▶ **EXERCISE GOAL**
Your answer should hold exactly the lines from the one containing "In Ryder et" through the end of the material, and no others.

▶ **LISTED ENTRIES**
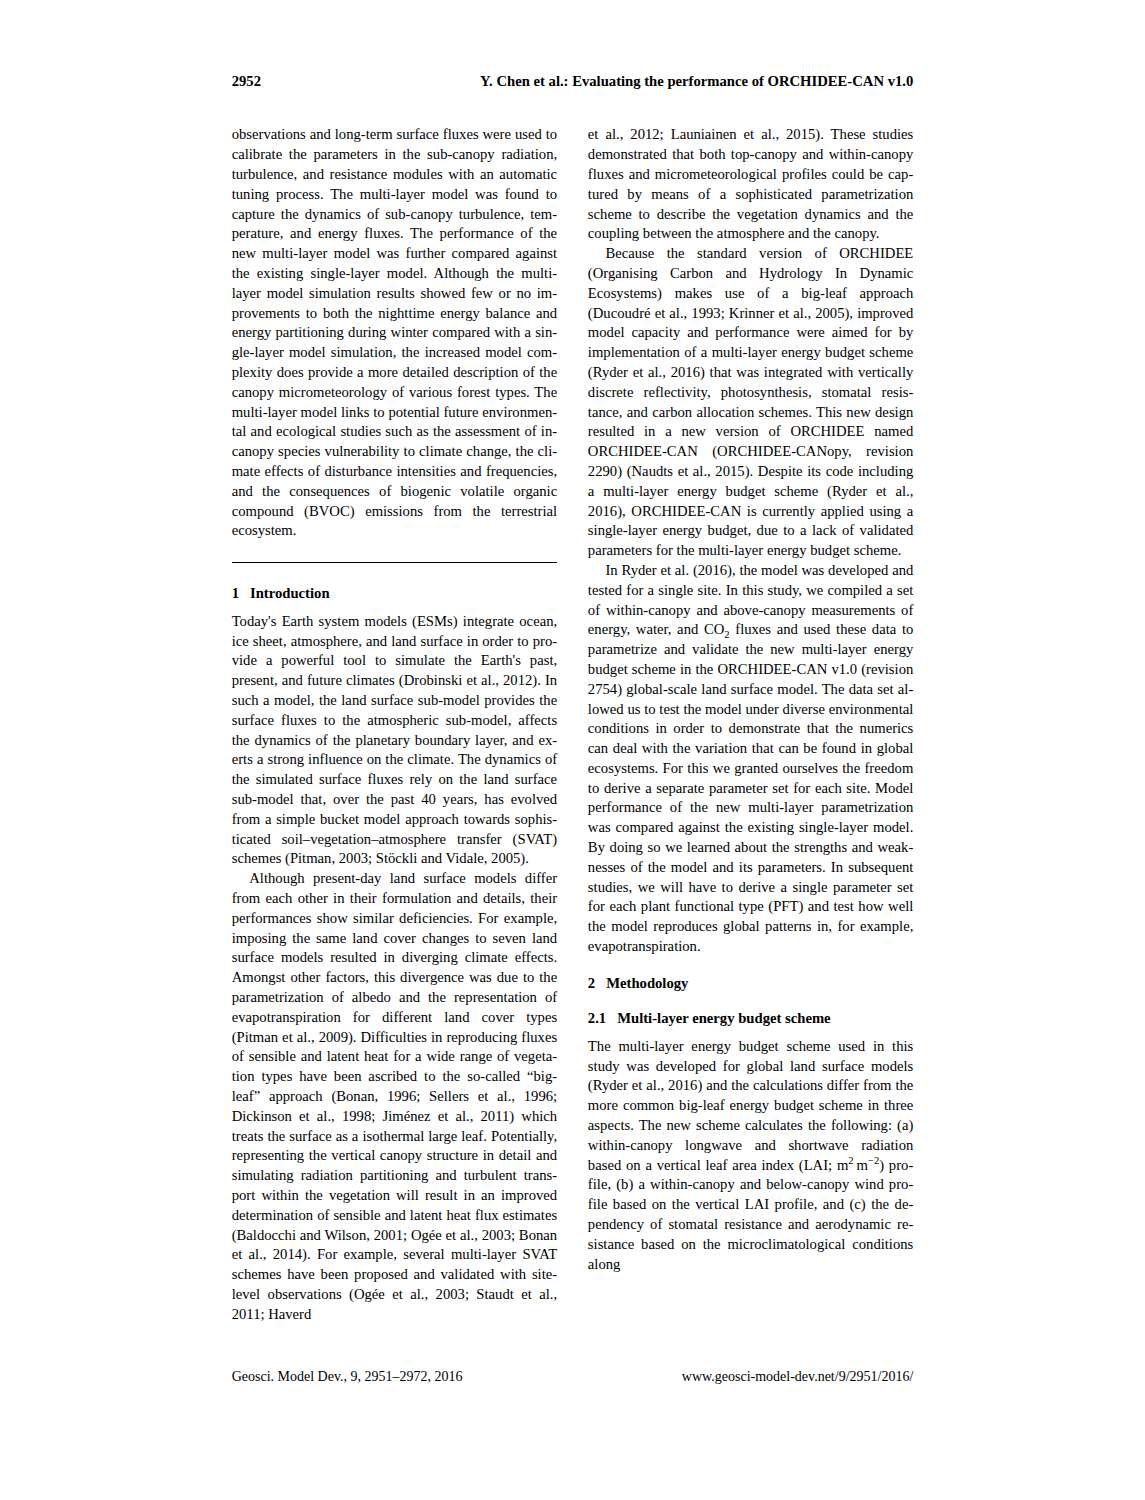2952
Y. Chen et al.: Evaluating the performance of ORCHIDEE-CAN v1.0
observations and long-term surface fluxes were used to calibrate the parameters in the sub-canopy radiation, turbulence, and resistance modules with an automatic tuning process. The multi-layer model was found to capture the dynamics of sub-canopy turbulence, temperature, and energy fluxes. The performance of the new multi-layer model was further compared against the existing single-layer model. Although the multi-layer model simulation results showed few or no improvements to both the nighttime energy balance and energy partitioning during winter compared with a single-layer model simulation, the increased model complexity does provide a more detailed description of the canopy micrometeorology of various forest types. The multi-layer model links to potential future environmental and ecological studies such as the assessment of in-canopy species vulnerability to climate change, the climate effects of disturbance intensities and frequencies, and the consequences of biogenic volatile organic compound (BVOC) emissions from the terrestrial ecosystem.
1 Introduction
Today's Earth system models (ESMs) integrate ocean, ice sheet, atmosphere, and land surface in order to provide a powerful tool to simulate the Earth's past, present, and future climates (Drobinski et al., 2012). In such a model, the land surface sub-model provides the surface fluxes to the atmospheric sub-model, affects the dynamics of the planetary boundary layer, and exerts a strong influence on the climate. The dynamics of the simulated surface fluxes rely on the land surface sub-model that, over the past 40 years, has evolved from a simple bucket model approach towards sophisticated soil–vegetation–atmosphere transfer (SVAT) schemes (Pitman, 2003; Stöckli and Vidale, 2005).
Although present-day land surface models differ from each other in their formulation and details, their performances show similar deficiencies. For example, imposing the same land cover changes to seven land surface models resulted in diverging climate effects. Amongst other factors, this divergence was due to the parametrization of albedo and the representation of evapotranspiration for different land cover types (Pitman et al., 2009). Difficulties in reproducing fluxes of sensible and latent heat for a wide range of vegetation types have been ascribed to the so-called “big-leaf” approach (Bonan, 1996; Sellers et al., 1996; Dickinson et al., 1998; Jiménez et al., 2011) which treats the surface as a isothermal large leaf. Potentially, representing the vertical canopy structure in detail and simulating radiation partitioning and turbulent transport within the vegetation will result in an improved determination of sensible and latent heat flux estimates (Baldocchi and Wilson, 2001; Ogée et al., 2003; Bonan et al., 2014). For example, several multi-layer SVAT schemes have been proposed and validated with site-level observations (Ogée et al., 2003; Staudt et al., 2011; Haverd
et al., 2012; Launiainen et al., 2015). These studies demonstrated that both top-canopy and within-canopy fluxes and micrometeorological profiles could be captured by means of a sophisticated parametrization scheme to describe the vegetation dynamics and the coupling between the atmosphere and the canopy.
Because the standard version of ORCHIDEE (Organising Carbon and Hydrology In Dynamic Ecosystems) makes use of a big-leaf approach (Ducoudré et al., 1993; Krinner et al., 2005), improved model capacity and performance were aimed for by implementation of a multi-layer energy budget scheme (Ryder et al., 2016) that was integrated with vertically discrete reflectivity, photosynthesis, stomatal resistance, and carbon allocation schemes. This new design resulted in a new version of ORCHIDEE named ORCHIDEE-CAN (ORCHIDEE-CANopy, revision 2290) (Naudts et al., 2015). Despite its code including a multi-layer energy budget scheme (Ryder et al., 2016), ORCHIDEE-CAN is currently applied using a single-layer energy budget, due to a lack of validated parameters for the multi-layer energy budget scheme.
In Ryder et al. (2016), the model was developed and tested for a single site. In this study, we compiled a set of within-canopy and above-canopy measurements of energy, water, and CO2 fluxes and used these data to parametrize and validate the new multi-layer energy budget scheme in the ORCHIDEE-CAN v1.0 (revision 2754) global-scale land surface model. The data set allowed us to test the model under diverse environmental conditions in order to demonstrate that the numerics can deal with the variation that can be found in global ecosystems. For this we granted ourselves the freedom to derive a separate parameter set for each site. Model performance of the new multi-layer parametrization was compared against the existing single-layer model. By doing so we learned about the strengths and weaknesses of the model and its parameters. In subsequent studies, we will have to derive a single parameter set for each plant functional type (PFT) and test how well the model reproduces global patterns in, for example, evapotranspiration.
2 Methodology
2.1 Multi-layer energy budget scheme
The multi-layer energy budget scheme used in this study was developed for global land surface models (Ryder et al., 2016) and the calculations differ from the more common big-leaf energy budget scheme in three aspects. The new scheme calculates the following: (a) within-canopy longwave and shortwave radiation based on a vertical leaf area index (LAI; m2 m−2) profile, (b) a within-canopy and below-canopy wind profile based on the vertical LAI profile, and (c) the dependency of stomatal resistance and aerodynamic resistance based on the microclimatological conditions along
Geosci. Model Dev., 9, 2951–2972, 2016
www.geosci-model-dev.net/9/2951/2016/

▶ **ANSWER BOX**
In Ryder et al. (2016), the model was developed and tested for a single site. In this study, we compiled a set of within-canopy and above-canopy measurements of energy, water, and CO2 fluxes and used these data to parametrize and validate the new multi-layer energy budget scheme in the ORCHIDEE-CAN v1.0 (revision 2754) global-scale land surface model. The data set allowed us to test the model under diverse environmental conditions in order to demonstrate that the numerics can deal with the variation that can be found in global ecosystems. For this we granted ourselves the freedom to derive a separate parameter set for each site. Model performance of the new multi-layer parametrization was compared against the existing single-layer model. By doing so we learned about the strengths and weaknesses of the model and its parameters. In subsequent studies, we will have to derive a single parameter set for each plant functional type (PFT) and test how well the model reproduces global patterns in, for example, evapotranspiration.
2 Methodology
2.1 Multi-layer energy budget scheme
The multi-layer energy budget scheme used in this study was developed for global land surface models (Ryder et al., 2016) and the calculations differ from the more common big-leaf energy budget scheme in three aspects. The new scheme calculates the following: (a) within-canopy longwave and shortwave radiation based on a vertical leaf area index (LAI; m2 m−2) profile, (b) a within-canopy and below-canopy wind profile based on the vertical LAI profile, and (c) the dependency of stomatal resistance and aerodynamic resistance based on the microclimatological conditions along
Geosci. Model Dev., 9, 2951–2972, 2016
www.geosci-model-dev.net/9/2951/2016/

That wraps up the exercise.